Es sei zu berücksichtigen, dass der Kläger jahrzehntelang als Rechtsanwalt und Notar tätig gewesen sei, die Räume ausschließlich betrieblich genutzt worden seien. Es sei nicht verständlich, dass der Kläger die Mietzahlungen aus seinem versteuerten Einkommen zu zahlen habe. Es werde verkannt, dass es hier um gemeinschaftlich erwirtschaftetes Geld gehe, dass er letztlich in den Betrieb eingelegt habe.
Im letzten Schriftsatz heben die Kläger noch einmal hervor, dass der Vertrag gerade nicht zwischen nahestehenden Personen geschlossen worden sei, sondern dass zunächst ein zwischen fremden Dritten geschlossener Vertrag vorgelegen habe. So sei er mit seinem Partner damals zu keinem Zeitpunkt befreundet gewesen. Weiterhin zeige das Fotobuch des "25. Geburtstag(s)" der Kanzlei in 2011, dass die Familie geplant habe, dass die Kinder in die Kanzlei einsteigen und diese dann auch übernehmen sollten. Dies könne den guten Wünschen im Fotobuch entnommen werden.
Zunächst waren die Kläger der Auffassung, dass der Kläger den Pkw in den Streitjahren zu mehr als 50% betrieblich genutzt habe.

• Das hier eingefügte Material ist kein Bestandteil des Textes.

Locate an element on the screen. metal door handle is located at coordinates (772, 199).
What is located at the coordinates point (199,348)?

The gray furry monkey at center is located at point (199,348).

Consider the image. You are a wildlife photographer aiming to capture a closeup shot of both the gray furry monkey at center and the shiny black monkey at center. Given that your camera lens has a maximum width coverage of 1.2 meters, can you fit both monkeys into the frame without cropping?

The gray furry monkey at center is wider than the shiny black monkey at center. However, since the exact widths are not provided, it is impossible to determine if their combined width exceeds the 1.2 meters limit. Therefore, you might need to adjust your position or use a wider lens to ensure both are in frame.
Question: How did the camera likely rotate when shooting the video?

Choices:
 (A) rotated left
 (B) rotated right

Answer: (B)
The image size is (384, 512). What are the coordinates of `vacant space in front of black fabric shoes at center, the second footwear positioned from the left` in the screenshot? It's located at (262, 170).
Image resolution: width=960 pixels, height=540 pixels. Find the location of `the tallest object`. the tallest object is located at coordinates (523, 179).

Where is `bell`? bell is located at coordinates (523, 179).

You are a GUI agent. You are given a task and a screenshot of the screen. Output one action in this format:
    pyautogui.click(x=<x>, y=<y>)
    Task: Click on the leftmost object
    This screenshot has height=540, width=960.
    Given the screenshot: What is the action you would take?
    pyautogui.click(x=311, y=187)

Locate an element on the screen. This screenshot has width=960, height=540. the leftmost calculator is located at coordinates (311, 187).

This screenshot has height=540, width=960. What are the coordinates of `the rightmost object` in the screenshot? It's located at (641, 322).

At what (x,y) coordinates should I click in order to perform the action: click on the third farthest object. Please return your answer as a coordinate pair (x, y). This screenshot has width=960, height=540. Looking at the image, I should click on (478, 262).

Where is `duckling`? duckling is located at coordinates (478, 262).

Der Klägerin stehe ein weiteres Fahrzeug zur Verfügung. Entsprechend seien die Fahrzeugkosten erklärungsgemäß zu berücksichtigen.
Die Kläger beantragen,
die geänderten Einkommensteuerbescheide 2011 bis 2015 vom 30. Januar 2018 in der Fassung der Einspruchsentscheidung vom 2. September 2019 dahingehend zu ändern, dass das Mietverhältnis zwischen dem Kläger und der Klägerin in allen Streitjahren anerkannt wird und beim Kläger der betriebliche Personenkraftwagen erklärungsgemäß steuermindernd berücksichtigt wird, so dass die Einkünfte wie folgt geändert werden:
2011 | 2012 | 2013 | 2014 | 2015 | |
---|---|---|---|---|---|
§ 21 EStG (Klägerin) | 12.822,00 € | 12.079,00 € | 10.891,00 € | 1.694,00 € | 10.404,00 € |
§ 18 EStG (Kläger), Mietaufwand | - 40.885,76 € | - 40.885,76 € | - 40.885,76 € | - 40.885,76 € | - 40.885,76 € |
Sonstige Betriebsausgaben Pkw | - 2.825,69 € | - 2.852,53 € | - 3.923,59 € | - 6.745,95 € | - 2.828,45 € |
und die Einkommensteuer in allen Streitjahren entsprechend herabgesetzt wird.
Der Beklagte beantragt,
die Klage abzuweisen.
Er bleibt zunächst bei seiner im Verwaltungsverfahren vertretenen Auffassung. Das Mietverhältnis sei als Scheingeschäft steuerlich nicht anzuerkennen.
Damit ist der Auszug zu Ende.